起訴前「小沢新党」の大勝負 猛女・真紀子も促した!

 大荒れとなった臨時国会は3日で閉幕だが、民主党の小沢一郎元代表(68)が、新党を旗揚げするとの観測が、永田町で急浮上してきた。落ち目の菅直人首相(64)に見切りをつけて国民新党や自民党の一部などと連携し、「保守勢力の結集」を合言葉にキャスチングボートを握ろうというのだ。小沢氏は年明けにも自らの資金管理団体「陸山会」に絡む政治資金規正法違反事件で起訴される可能性が高い。その前にも政治生命をかけた大勝負へと打って出るのか。
 「12月にも小沢氏がグループを率いて新党を結成し、亀井静香国民新党代表(74)や平沼赳夫たちあがれ日本代表(71)、安倍晋三(56)、麻生太郎(70)両元首相らと救国政権を立ち上げる可能性がある」
 「影の宰相」と言われる仙谷由人官房長官らの問責問題で、国会が紛糾していた11月下旬。国民新党の下地幹郎幹事長(49)が自民党の石原伸晃幹事長らに対し、こんな驚きの観測を小声で漏らした。
 小沢氏は最近、中堅・若手の小沢系議員と頻繁に夜会合を重ねている。

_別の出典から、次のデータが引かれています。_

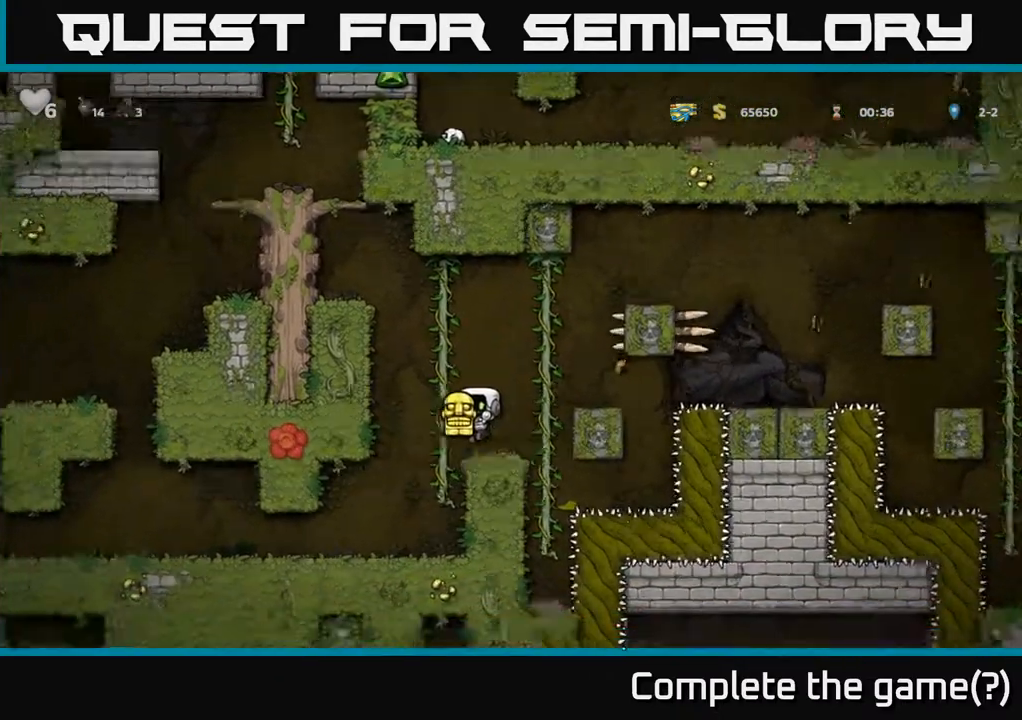
{"buttons": ["DPAD_DOWN"], "left_stick": "center", "right_stick": "center", "events": [[50, "DPAD_LEFT", "down"], [200, "DPAD_LEFT", "up"], [300, "DPAD_DOWN", "down"]]}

1日夜には支持グループ「一新会」のメンバー36人と会食。各テーブルに酒をついで回り、「鳩山政権のときも内閣支持率は落ちたが、党の支持率は自民党よりよかった。それが今では自民党よりも悪い」と菅内閣の体たらくを厳しく批判。そのうえで、「党大会が行われる来年1月13日がポイントだ」と意味深な指摘を行った。

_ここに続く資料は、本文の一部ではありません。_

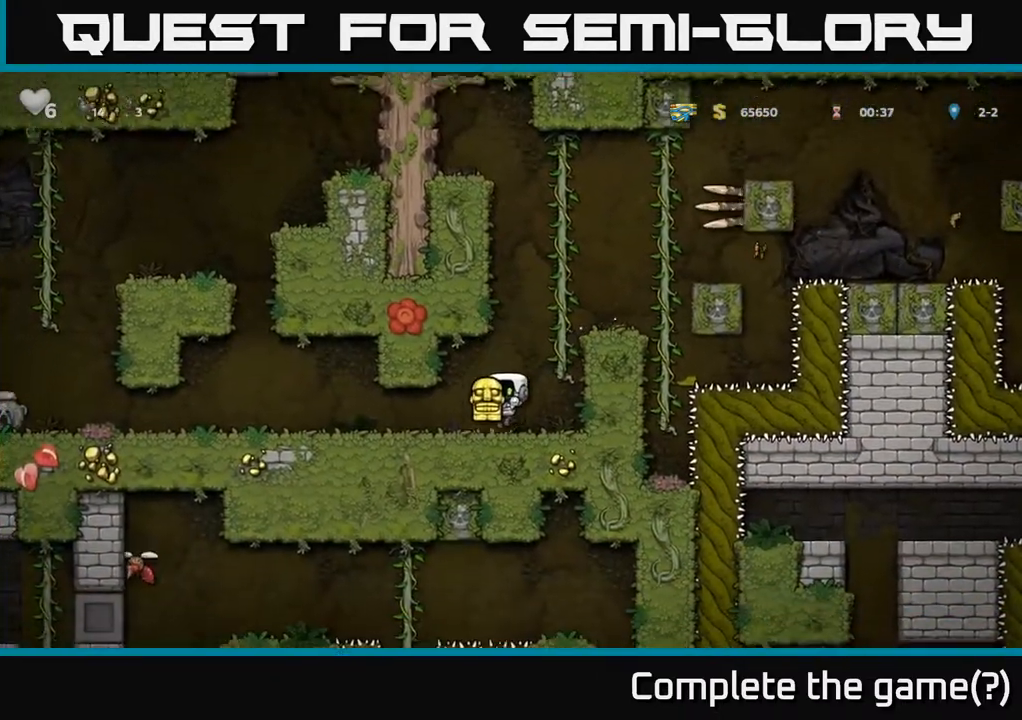
{"buttons": ["DPAD_DOWN"], "left_stick": "center", "right_stick": "center", "events": []}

 また、「せっかく政権をとったんだ。国民の期待に応えなきゃ。党を割るのはダメだ」と即座の離党や新党は否定したものの、同席した田中真紀子元外相(66)は「小沢先生のような経験豊富な方をもっと活用して、日本のこれからあるべき姿をみんなが力を合わせ築くべきだ」と述べ、小沢氏中心の新勢力の結集を促したのだ。
 実際、小沢氏の新党結成情報については菅政権もピリピリムードでウオッチしており、官邸有力筋の1人は「追い詰められた小沢氏は何をするか分からない。十分に注意しなければいけない」と打ち明ける。
 その小沢新党旗揚げのタイミングとして永田町で指摘されているのは、(1)臨時国会閉会直後の今月中(2)年明けの通常国会召集直前(3)来年3月、2011年度予算案攻防が煮詰まった頃-など。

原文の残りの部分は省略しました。